Required action: For the listing below, return the line containing "ring pip: (59, 68)", the line containing "pinky tip: (167, 12)", and all lines in between, exactly as written and nothing else.

● ● ● ● ● ● ●

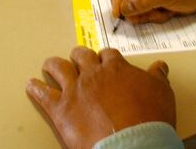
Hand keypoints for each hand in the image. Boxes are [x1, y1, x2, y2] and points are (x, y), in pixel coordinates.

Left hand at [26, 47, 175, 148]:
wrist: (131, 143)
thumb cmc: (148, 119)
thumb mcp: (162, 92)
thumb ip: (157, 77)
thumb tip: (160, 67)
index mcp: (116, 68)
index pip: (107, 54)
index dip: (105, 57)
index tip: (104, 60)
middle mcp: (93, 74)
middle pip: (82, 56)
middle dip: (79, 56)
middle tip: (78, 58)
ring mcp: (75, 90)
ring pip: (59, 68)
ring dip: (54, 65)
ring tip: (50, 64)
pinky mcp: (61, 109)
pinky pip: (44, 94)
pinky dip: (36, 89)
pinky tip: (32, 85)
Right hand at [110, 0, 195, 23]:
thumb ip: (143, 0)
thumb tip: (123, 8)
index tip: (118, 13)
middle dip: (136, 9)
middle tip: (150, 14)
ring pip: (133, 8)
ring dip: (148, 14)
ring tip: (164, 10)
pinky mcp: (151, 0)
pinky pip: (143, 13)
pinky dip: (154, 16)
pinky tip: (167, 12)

● ● ● ● ● ● ●

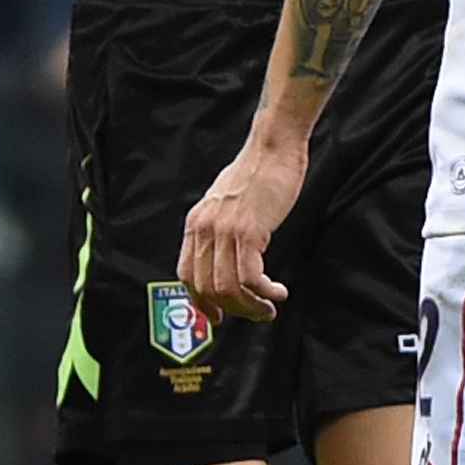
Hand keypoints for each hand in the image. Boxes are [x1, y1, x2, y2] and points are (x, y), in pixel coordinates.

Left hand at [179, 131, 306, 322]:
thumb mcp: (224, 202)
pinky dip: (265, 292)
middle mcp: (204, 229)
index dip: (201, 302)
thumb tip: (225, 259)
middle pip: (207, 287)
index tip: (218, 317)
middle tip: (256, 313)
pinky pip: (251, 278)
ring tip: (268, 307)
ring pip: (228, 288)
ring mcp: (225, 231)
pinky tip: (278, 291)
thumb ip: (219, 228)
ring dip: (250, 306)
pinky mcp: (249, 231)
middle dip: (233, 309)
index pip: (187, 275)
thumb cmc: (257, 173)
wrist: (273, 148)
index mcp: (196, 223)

● ● ● ● ● ● ●

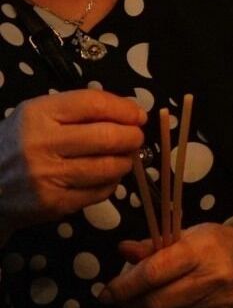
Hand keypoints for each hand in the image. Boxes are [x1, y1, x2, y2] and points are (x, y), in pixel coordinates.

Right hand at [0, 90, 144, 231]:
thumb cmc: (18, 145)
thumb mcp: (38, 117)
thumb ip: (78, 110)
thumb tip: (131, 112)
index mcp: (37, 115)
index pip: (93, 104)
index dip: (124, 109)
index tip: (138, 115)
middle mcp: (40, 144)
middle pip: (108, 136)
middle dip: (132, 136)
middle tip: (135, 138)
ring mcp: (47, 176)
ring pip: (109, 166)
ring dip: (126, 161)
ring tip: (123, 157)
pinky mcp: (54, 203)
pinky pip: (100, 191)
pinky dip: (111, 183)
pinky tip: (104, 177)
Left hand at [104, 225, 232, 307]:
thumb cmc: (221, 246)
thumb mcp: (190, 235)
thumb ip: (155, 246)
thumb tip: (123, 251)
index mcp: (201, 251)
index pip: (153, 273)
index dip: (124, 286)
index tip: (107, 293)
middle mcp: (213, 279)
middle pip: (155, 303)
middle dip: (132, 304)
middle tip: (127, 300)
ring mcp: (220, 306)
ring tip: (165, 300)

● ● ● ● ● ● ●

Solution to the exercise:
ring pip: (59, 68)
ring dip: (54, 65)
ring tip: (50, 64)
pinky mcp: (61, 109)
pinky pip: (44, 94)
pinky dip: (36, 89)
pinky tip: (32, 85)
Right hand at [110, 0, 195, 23]:
thumb ip: (143, 0)
thumb tip: (123, 8)
index tip: (118, 13)
middle dip: (136, 9)
middle tip: (150, 14)
ring pip: (133, 8)
ring dip: (148, 14)
ring tip: (164, 10)
pinky mcp: (151, 0)
pinky pip: (143, 13)
pinky dip: (154, 16)
pinky tip: (167, 12)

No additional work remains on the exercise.